Un soldat de l’armée libanaise à bord d’un véhicule blindé de transport de troupes faisant un signe de victoire, alors qu’un convoi entre dans le village de Mansouri en vue d’être déployé dans le sud du Liban, à la suite du cessez-le-feu entre Israël et le Hezbollah qui est entré en vigueur le 27 novembre 2024. (Crédit : Hussein Malla/AP)

Israël n’est pas à l’abri du danger

La campagne israélienne contre le Hezbollah a véritablement commencé à la mi-septembre, par l’explosion simultanée de milliers de bipeurs et de talkies-walkies du groupe, sabotés à distance par Israël.

Cette opération faisait suite à près d’un an d’attaques quasi quotidiennes à la roquette et au drone contre le nord d’Israël, qui avaient débuté le 8 octobre 2023. Ce jour-là, le Hezbollah, sans provocation préalable, avait ouvert le feu sur Israël, affirmant agir ainsi en soutien au Hamas, groupe terroriste palestinien soutenu, lui aussi, par l’Iran, qui, la veille avait perpétré un véritable pogrom dans le sud du pays au cours duquel les terroristes du groupe ont assassiné plus 1 200 personnes et en ont pris 251 en otage pour les emmener dans la bande de Gaza, déclenchant ainsi la guerre toujours en cours à Gaza.

Mais si l’offensive de l’automne 2024 a permis à Israël d’éliminer une grande partie de l’arsenal de roquettes et d’affaiblir la structure de commandement et de contrôle du groupe, celui-ci reste loin d’être neutralisé.

« En termes de menace pour Israël, [le Hezbollah] est redevenu une organisation terroriste plus traditionnelle », a indiqué Levitt. « Il peut toujours effectuer des raids transfrontaliers.

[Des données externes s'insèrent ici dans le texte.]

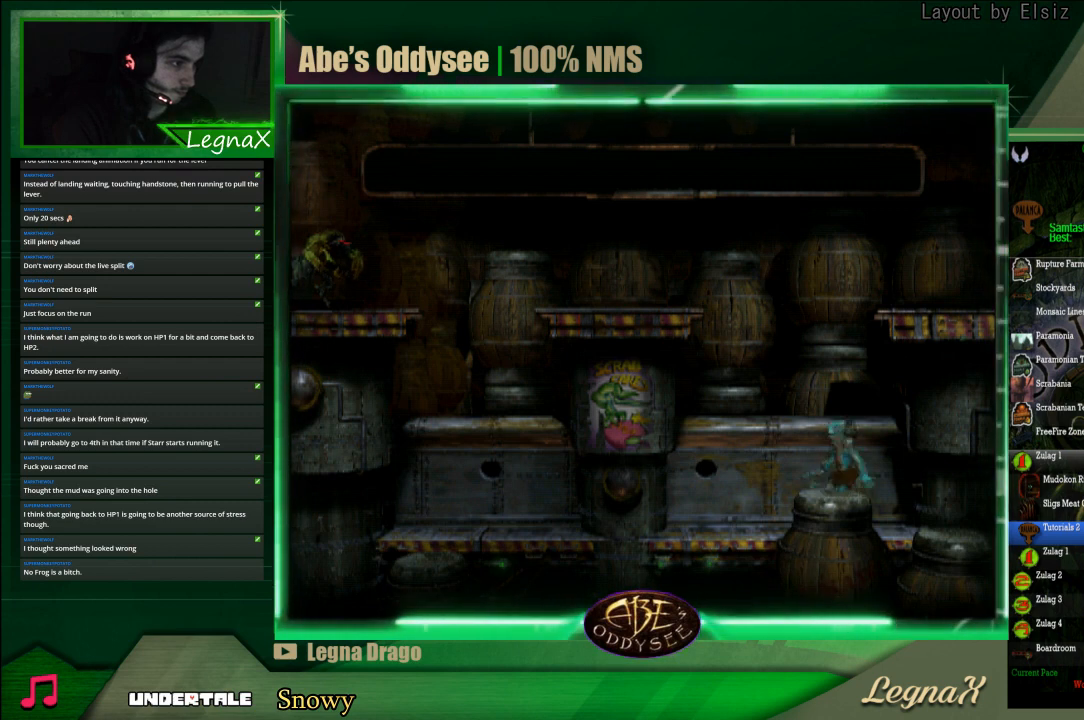
{"buttons": ["R1"], "left_stick": "left", "events": [[33, "left_stick", "center"], [200, "L1", "down"], [233, "R1", "down"], [300, "L1", "up"], [333, "R1", "up"], [433, "left_stick", "left"], [500, "R1", "down"]]}
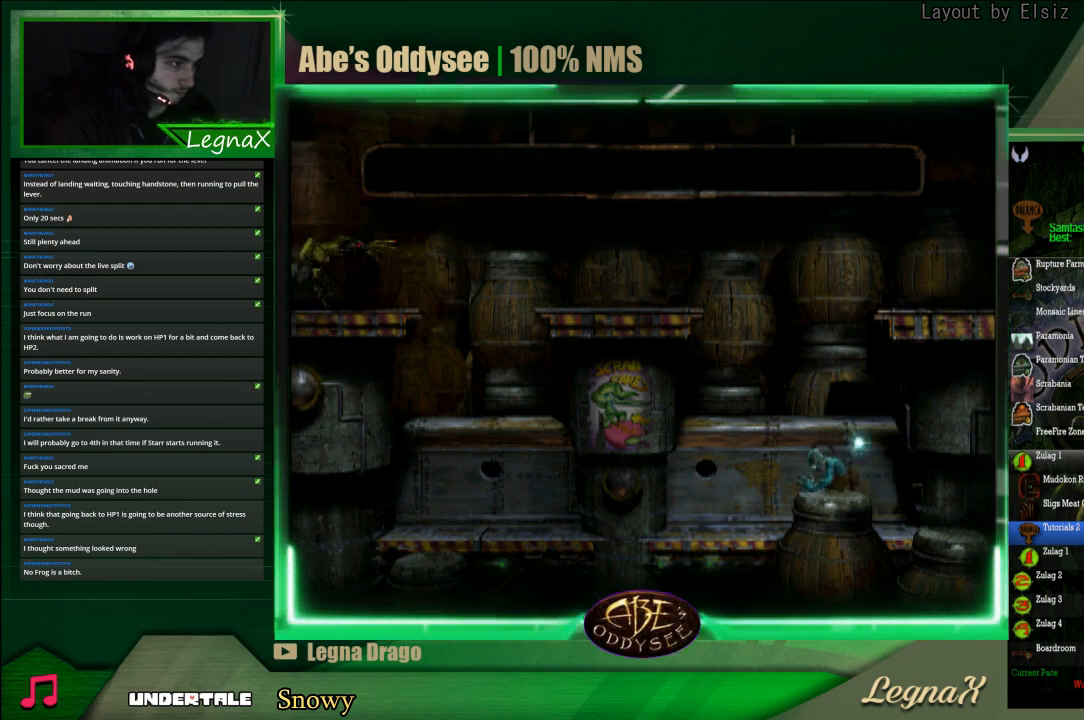
{"buttons": ["TRIANGLE", "R1"], "left_stick": "up", "events": [[233, "TRIANGLE", "down"], [233, "left_stick", "up-left"], [333, "left_stick", "up"]]}
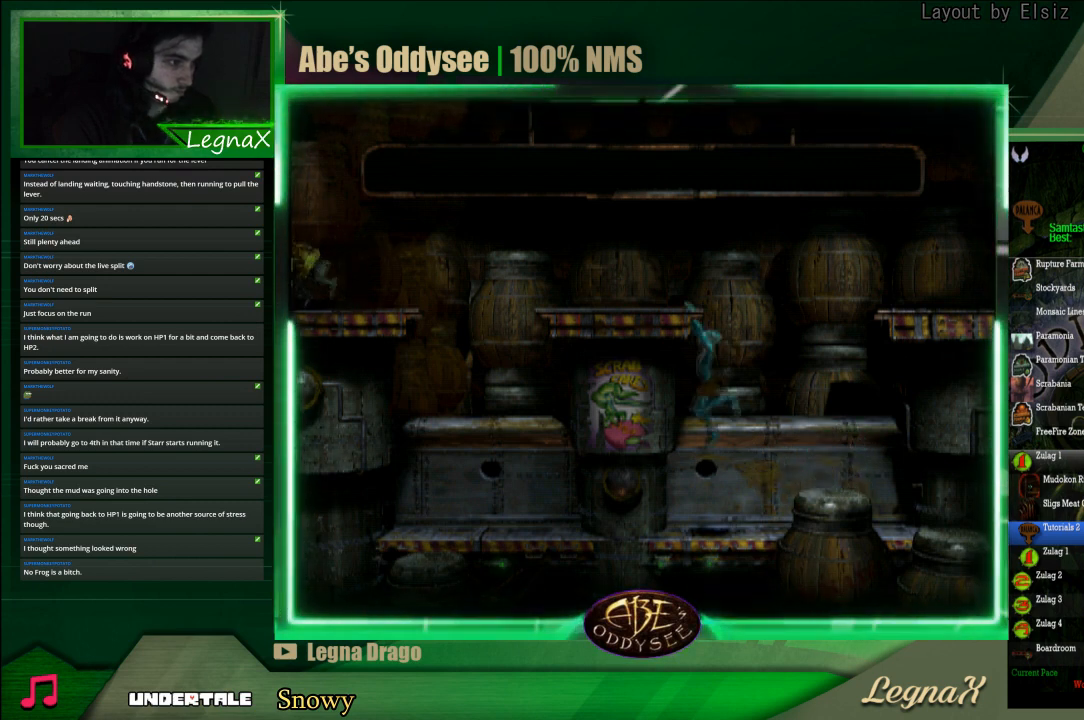
{"buttons": ["R1"], "left_stick": "left", "events": [[267, "R1", "up"], [267, "TRIANGLE", "up"], [300, "left_stick", "center"], [400, "R1", "down"], [400, "left_stick", "left"]]}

Il essaiera de déplacer du matériel au sud de la ligne de démarcation. Dans un avenir pas trop lointain, il pourra encore tirer des roquettes. Il a ont également la capacité de mener des attaques à l’étranger. »

« Ce sont des menaces très sérieuses qu’il ne faut pas sous-estimer. Mais elles ne sont pas comparables à la menace de roquettes et de missiles à grande échelle que le Hezbollah représentait auparavant », a-t-il ajouté.

Des secouristes et des policiers sur les lieux de l’impact d’une roquette meurtrière du Hezbollah à Shfar’am, dans le nord d’Israël, le 18 novembre 2024. (Crédit : Leo Correa/AP)

Tsahal devra donc rester vigilant même après la trêve de 60 jours, qui lui permet de rester temporairement déployé sur le territoire libanais, tout en continuant à cibler les membres du Hezbollah qui violent l’accord de cessez-le-feu signé fin novembre.

« Personne ne s’attend à ce qu’Israël reste les bras croisés face aux préparations de ses ennemis visant à frapper à nouveau les civils israéliens », a souligné Levitt.

Israël ne peut pas non plus se reposer sur ses lauriers, car le nouveau régime syrien, dirigé par le chef rebelle Ahmed al-Sharaa, est hostile au Hezbollah et à l’Iran.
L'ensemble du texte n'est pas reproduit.